Menilik dindingnya, hampir seluruhnya terbuat dari triplek. Hanya setengah meter di bagian bawah yang berdinding batako.
Bangunan beratap asbes itu memanjang ke belakang. Tak ada jendela, bahkan ventilasi. Seluruh dinding dicat warna biru, dan lantai teras masih tanah. Pada bagian depan kafe remang-remang itu dipasangi styrofoam bertuliskan Cafe Sabela.
Baca: Berebut Pemandu Karaoke, Antong Bunuh Ana di Cafe Sabela
Kepala Polres Metropolitan Tangerang Kota Komisaris Besar Harry Kurniawan menyatakan kafe yang beroperasi dua bulan terakhir itu tak berizin. "Kami menduga tidak berizin. Pemiliknya sedang dicari.

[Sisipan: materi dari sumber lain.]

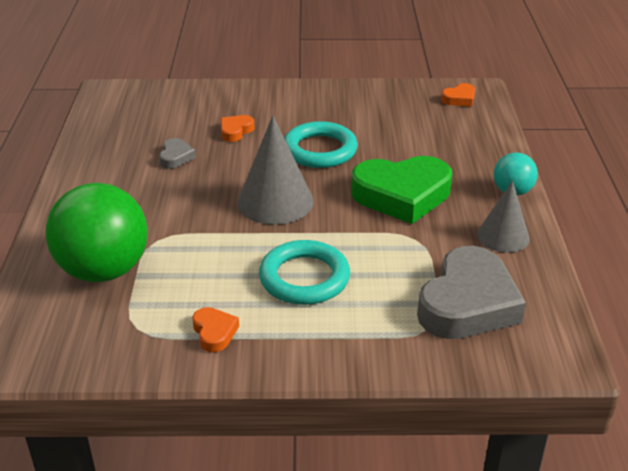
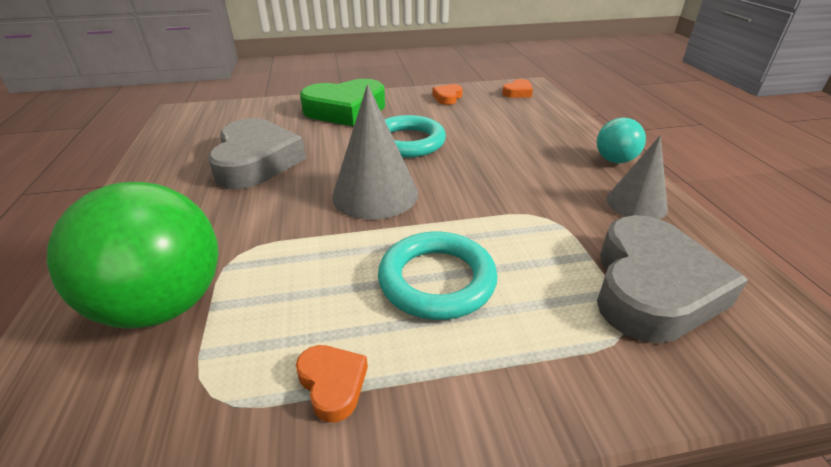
camera: 10 degrees left, 0 degrees up
grey heart [159,138,196,169] -> grey heart [208,118,306,189], size x2.28
orange heart [221,115,255,142] -> orange heart moved to [432,84,463,105]
green heart [351,156,452,224] -> green heart moved to [300,79,385,127]

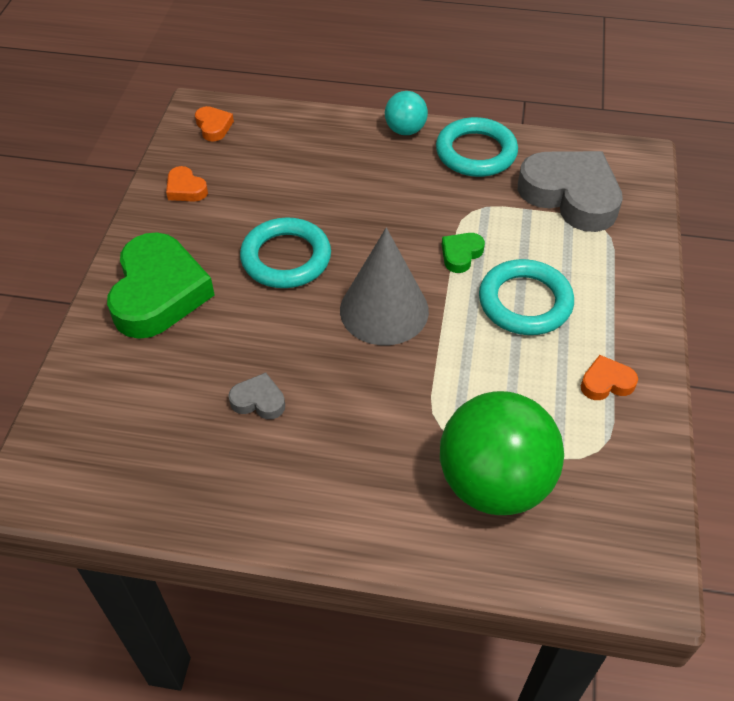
camera: 70 degrees left, 15 degrees up
grey heart [208,118,306,189] -> grey heart [228,373,285,419], size x0.44
grey cone [606,135,668,219] -> turquoise ring [436,117,518,177]
none -> green heart [441,233,485,273]

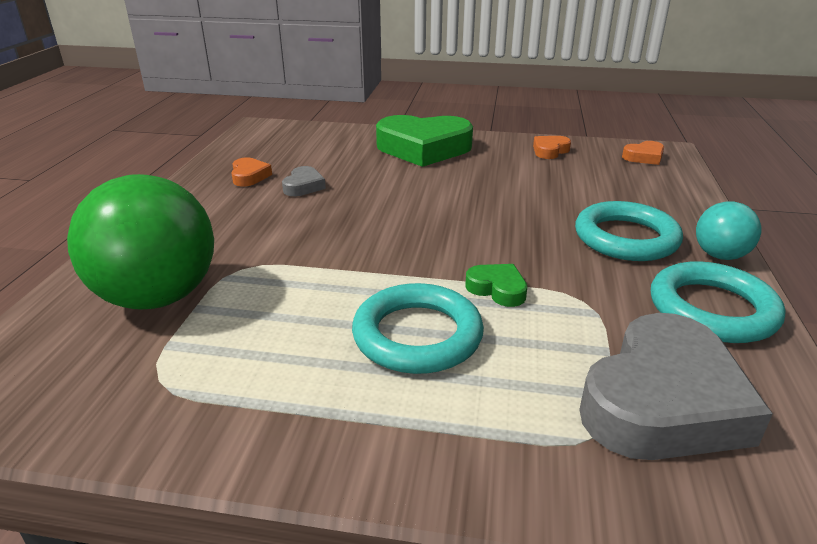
camera: 90 degrees right, 20 degrees down
turquoise ring [240,218,331,288] -> turquoise ring moved to [575,201,683,261]
grey cone [340,228,429,345] -> none
orange heart [581,355,638,400] -> orange heart moved to [231,157,272,187]

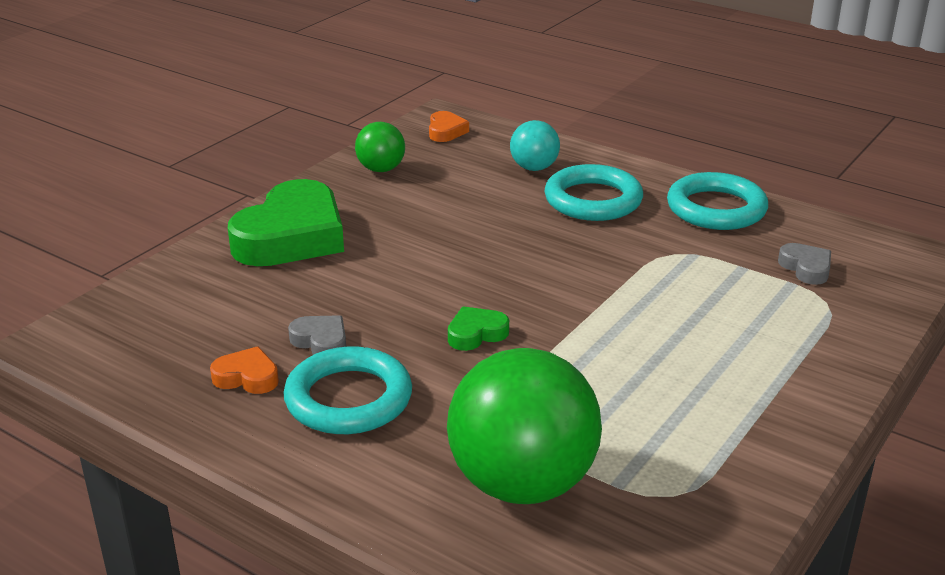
camera: 65 degrees left, 0 degrees up
turquoise ring [352,283,484,374] -> turquoise ring moved to [283,346,412,434]
green heart [465,264,527,307] -> green heart moved to [448,306,509,351]
orange heart [533,136,571,159] -> green ball [355,122,405,172]
grey heart [579,313,773,460] -> grey heart [778,243,831,285], size x0.44
turquoise ball [696,202,761,260] -> turquoise ball moved to [510,120,560,171]

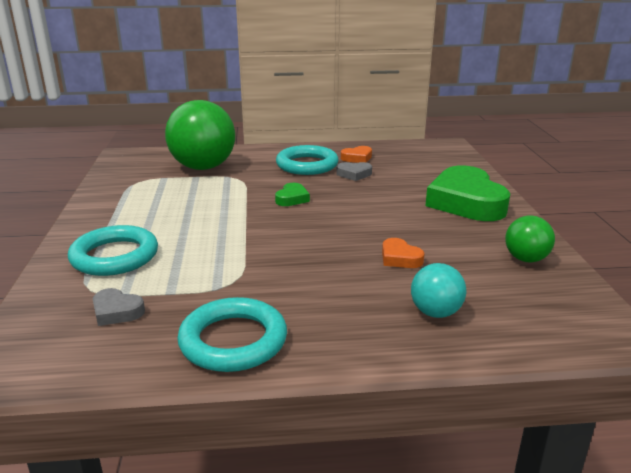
camera: 140 degrees right, 5 degrees down
orange heart [429,111,469,142] -> orange heart moved to [382,238,425,268]
turquoise ring [544,164,643,221] -> turquoise ring moved to [68,225,158,276]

Ini baru dua bulan beroperasi," katanya, Kamis, 27 September 2017.
Sejak terjadi pengeroyokan yang menyebabkan satu korban tewas, Cafe Sabela ditutup dan diberi garis polisi. Seorang anggota polisi mengatakan bagian dalam Cafe Sabela tak jauh berbeda dengan tempat karaoke lain di sebelahnya.
Hanya berjarak lima meter dari Cafe Sabela memang terdapat bangunan lain. Bangunan itu pun beratap asbes dan berdinding triplek. Pada bagian depan bangunan tempat karaoke itu ada tulisan Daeng.
Hanya dua tempat ini yang ada namanya. Bangunan lain hanya mirip bedeng berupa warung makanan dan minuman biasa.
Baca: Pembunuhan di Cafe Sabela, Pengeroyok Adalah Nelayan dari Kamal
Ruangan di tempat karaoke Daeng cukup luas, bisa menampung sekitar 50-an orang. Pada bagian depan ada televisi LED 50 inci yang terlihat kusam. Ada pula kursi plastik yang ditumpuk.
Agak jauh dari dua kafe itu, ada warung yang juga ditinggali sebuah keluarga. Dariah, ibunya, suami, dan anaknya. "Saya dulu korban gusuran. Tempat ini pernah ditertibkan. Suami saya buruh pabrik dan tetap di sini untuk menumpang hidup dan jualan," kata Dariah. Dia menyebut menghabiskan Rp 6 juta untuk membangun rumah triplek itu.
Saat ditanya bagaimana suasana malam hari, terutama pada malam terjadinya pembunuhan, Dariah yang mengatakan menutup warungnya setiap pukul 20.00 itu tak mengetahui peristiwa itu. "Saya cuma dengar musik diputar kencang, tapi selebihnya tidak terlalu memperhatikan," ujarnya.